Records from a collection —
—————

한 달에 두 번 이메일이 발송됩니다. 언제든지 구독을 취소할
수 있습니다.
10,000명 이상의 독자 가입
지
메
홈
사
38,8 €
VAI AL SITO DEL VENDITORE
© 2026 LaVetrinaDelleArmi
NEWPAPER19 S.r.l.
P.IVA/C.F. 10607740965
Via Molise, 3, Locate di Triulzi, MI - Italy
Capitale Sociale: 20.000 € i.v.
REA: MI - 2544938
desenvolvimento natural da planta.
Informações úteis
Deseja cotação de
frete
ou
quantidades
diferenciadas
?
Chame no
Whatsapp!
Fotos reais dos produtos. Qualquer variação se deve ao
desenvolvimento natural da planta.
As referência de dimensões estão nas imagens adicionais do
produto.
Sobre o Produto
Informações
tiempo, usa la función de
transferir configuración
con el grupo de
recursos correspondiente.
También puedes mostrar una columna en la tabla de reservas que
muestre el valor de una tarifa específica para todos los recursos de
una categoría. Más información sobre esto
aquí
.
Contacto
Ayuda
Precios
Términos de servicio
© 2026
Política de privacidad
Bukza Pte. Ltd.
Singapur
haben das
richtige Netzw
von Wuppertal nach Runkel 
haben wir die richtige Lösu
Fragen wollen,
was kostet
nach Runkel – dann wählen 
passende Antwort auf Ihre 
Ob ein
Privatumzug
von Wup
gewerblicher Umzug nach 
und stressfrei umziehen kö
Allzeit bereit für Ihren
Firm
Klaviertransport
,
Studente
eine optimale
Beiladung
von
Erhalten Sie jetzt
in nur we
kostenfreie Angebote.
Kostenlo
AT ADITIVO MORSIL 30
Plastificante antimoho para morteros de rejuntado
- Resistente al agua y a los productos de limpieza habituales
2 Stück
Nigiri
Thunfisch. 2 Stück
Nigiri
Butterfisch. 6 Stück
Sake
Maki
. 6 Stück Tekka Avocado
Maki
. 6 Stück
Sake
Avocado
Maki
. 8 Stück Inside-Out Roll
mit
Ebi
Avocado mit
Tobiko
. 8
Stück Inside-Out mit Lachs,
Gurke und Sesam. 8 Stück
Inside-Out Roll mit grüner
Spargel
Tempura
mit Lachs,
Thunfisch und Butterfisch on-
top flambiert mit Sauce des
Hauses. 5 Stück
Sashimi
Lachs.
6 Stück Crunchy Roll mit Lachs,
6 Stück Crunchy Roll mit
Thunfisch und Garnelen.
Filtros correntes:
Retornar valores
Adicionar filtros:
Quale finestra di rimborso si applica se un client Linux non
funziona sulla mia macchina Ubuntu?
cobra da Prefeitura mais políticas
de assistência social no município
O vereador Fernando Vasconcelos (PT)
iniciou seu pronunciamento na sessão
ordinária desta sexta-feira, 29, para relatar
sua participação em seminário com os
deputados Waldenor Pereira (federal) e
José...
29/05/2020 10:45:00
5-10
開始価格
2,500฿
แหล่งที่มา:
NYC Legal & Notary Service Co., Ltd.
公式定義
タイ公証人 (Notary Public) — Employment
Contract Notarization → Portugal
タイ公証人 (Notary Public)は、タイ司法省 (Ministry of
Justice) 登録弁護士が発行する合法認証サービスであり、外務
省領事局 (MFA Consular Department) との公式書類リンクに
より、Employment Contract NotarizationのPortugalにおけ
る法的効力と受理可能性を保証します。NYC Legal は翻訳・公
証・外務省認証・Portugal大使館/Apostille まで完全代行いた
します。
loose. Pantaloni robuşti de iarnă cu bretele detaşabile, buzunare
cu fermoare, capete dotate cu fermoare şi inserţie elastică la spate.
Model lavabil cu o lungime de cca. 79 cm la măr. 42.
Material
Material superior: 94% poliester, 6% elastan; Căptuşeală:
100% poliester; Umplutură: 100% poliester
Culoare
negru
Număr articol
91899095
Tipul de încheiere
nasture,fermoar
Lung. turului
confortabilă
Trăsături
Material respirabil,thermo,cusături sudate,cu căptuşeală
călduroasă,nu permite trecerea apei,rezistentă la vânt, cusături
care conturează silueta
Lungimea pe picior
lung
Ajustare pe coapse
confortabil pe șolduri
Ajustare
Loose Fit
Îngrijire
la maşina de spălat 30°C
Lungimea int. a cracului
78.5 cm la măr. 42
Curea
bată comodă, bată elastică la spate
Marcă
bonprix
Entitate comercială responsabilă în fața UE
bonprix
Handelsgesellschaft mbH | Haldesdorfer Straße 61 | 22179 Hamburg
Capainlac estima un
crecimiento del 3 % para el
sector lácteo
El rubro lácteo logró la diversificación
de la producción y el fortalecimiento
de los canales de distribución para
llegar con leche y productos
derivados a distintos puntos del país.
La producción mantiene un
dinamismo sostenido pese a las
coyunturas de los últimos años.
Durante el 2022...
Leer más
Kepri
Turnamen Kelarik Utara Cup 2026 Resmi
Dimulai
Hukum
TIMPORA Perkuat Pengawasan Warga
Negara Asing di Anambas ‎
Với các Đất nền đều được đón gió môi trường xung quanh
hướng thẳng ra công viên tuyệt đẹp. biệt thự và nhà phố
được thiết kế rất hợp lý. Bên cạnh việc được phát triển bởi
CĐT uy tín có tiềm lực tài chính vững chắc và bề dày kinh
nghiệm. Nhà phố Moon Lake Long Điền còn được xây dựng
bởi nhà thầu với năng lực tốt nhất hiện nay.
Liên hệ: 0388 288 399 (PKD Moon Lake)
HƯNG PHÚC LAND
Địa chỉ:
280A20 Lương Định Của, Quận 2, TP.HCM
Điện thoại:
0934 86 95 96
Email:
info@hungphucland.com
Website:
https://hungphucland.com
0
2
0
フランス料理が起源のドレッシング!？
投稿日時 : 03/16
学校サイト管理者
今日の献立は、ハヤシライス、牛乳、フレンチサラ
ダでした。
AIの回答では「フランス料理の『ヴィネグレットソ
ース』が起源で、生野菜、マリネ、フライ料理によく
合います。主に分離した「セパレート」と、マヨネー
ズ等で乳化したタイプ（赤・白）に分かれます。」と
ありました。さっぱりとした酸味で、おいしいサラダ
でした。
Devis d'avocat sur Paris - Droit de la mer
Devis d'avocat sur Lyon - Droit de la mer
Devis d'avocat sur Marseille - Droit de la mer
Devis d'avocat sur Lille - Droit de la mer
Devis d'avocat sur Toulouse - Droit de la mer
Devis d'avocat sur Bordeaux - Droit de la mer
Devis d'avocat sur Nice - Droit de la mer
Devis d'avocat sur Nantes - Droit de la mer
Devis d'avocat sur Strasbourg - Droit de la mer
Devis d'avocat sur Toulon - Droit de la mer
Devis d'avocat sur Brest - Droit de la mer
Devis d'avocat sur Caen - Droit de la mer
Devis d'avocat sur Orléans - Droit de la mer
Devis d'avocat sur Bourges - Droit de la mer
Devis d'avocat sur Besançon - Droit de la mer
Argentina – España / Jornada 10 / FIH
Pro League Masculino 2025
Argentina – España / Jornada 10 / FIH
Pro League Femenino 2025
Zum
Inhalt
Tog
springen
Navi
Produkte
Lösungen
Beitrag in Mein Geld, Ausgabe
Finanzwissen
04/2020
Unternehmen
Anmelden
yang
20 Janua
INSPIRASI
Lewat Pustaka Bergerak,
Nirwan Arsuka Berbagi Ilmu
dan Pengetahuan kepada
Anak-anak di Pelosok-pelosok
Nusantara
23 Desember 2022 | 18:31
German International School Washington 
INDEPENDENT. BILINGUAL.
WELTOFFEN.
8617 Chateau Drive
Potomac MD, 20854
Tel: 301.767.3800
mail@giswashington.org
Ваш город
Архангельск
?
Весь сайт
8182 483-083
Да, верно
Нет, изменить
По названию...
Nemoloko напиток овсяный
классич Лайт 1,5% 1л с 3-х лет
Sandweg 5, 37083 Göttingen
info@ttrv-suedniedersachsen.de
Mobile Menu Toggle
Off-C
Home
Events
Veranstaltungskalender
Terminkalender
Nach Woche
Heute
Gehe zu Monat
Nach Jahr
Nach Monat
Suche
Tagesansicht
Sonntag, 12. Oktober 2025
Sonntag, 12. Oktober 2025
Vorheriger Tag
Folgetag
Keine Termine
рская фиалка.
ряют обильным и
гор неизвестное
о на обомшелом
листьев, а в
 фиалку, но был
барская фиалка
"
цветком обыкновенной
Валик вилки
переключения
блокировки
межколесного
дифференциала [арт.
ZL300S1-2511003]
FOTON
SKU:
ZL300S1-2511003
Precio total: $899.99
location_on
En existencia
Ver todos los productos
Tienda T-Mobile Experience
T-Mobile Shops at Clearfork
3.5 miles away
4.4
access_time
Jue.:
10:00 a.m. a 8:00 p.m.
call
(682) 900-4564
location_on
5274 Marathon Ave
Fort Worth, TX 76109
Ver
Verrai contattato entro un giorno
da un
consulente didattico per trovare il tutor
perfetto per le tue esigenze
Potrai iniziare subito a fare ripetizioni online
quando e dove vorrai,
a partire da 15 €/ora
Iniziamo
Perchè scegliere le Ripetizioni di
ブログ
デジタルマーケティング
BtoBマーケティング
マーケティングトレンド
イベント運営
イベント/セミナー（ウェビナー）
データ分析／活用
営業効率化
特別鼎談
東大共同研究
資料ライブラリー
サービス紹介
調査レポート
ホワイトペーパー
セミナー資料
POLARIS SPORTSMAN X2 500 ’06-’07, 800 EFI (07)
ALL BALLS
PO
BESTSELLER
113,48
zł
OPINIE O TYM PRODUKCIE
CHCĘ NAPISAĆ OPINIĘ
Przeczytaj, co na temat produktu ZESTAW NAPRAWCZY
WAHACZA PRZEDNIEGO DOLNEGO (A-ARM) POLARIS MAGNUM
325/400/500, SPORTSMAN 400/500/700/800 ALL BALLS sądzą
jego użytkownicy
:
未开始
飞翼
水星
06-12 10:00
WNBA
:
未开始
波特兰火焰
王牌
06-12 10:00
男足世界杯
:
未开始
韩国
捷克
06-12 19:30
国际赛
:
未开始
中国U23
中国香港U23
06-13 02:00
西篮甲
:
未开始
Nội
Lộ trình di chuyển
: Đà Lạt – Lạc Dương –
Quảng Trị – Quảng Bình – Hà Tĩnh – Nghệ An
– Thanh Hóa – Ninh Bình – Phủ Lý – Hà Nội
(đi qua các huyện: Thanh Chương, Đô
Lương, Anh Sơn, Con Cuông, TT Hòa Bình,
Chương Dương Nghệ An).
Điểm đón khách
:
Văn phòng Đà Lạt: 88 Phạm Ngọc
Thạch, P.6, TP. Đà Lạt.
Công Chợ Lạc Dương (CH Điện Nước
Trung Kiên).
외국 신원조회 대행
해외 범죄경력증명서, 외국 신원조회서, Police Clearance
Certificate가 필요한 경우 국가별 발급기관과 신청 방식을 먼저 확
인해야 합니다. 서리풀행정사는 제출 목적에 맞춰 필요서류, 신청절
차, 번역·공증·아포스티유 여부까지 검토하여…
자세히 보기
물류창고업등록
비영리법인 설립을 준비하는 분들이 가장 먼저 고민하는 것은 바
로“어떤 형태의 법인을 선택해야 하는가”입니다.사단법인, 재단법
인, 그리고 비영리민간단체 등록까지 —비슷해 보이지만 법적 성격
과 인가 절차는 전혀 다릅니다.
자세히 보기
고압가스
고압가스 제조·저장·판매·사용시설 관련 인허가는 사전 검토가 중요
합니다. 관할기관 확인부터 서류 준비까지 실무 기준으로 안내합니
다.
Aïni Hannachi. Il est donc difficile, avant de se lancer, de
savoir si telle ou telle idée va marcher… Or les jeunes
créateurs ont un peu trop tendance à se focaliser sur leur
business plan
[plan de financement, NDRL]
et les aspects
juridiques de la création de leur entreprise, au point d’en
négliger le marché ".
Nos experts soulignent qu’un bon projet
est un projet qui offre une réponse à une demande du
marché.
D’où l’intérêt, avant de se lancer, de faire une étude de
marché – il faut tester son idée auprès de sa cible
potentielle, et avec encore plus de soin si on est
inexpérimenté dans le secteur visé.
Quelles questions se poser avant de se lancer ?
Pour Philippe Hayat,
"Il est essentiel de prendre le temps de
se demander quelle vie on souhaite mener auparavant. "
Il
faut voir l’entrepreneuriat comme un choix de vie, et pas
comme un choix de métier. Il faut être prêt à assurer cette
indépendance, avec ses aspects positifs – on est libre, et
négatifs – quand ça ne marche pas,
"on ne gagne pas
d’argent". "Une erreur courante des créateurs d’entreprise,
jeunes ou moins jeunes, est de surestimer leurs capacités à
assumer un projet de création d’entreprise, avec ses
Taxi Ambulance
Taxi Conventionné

—————

Prompt —
Find each line of the data that contains the string "Crunchy" and copy those lines.

Task answer —
6 Stück Crunchy Roll mit Lachs,
6 Stück Crunchy Roll mit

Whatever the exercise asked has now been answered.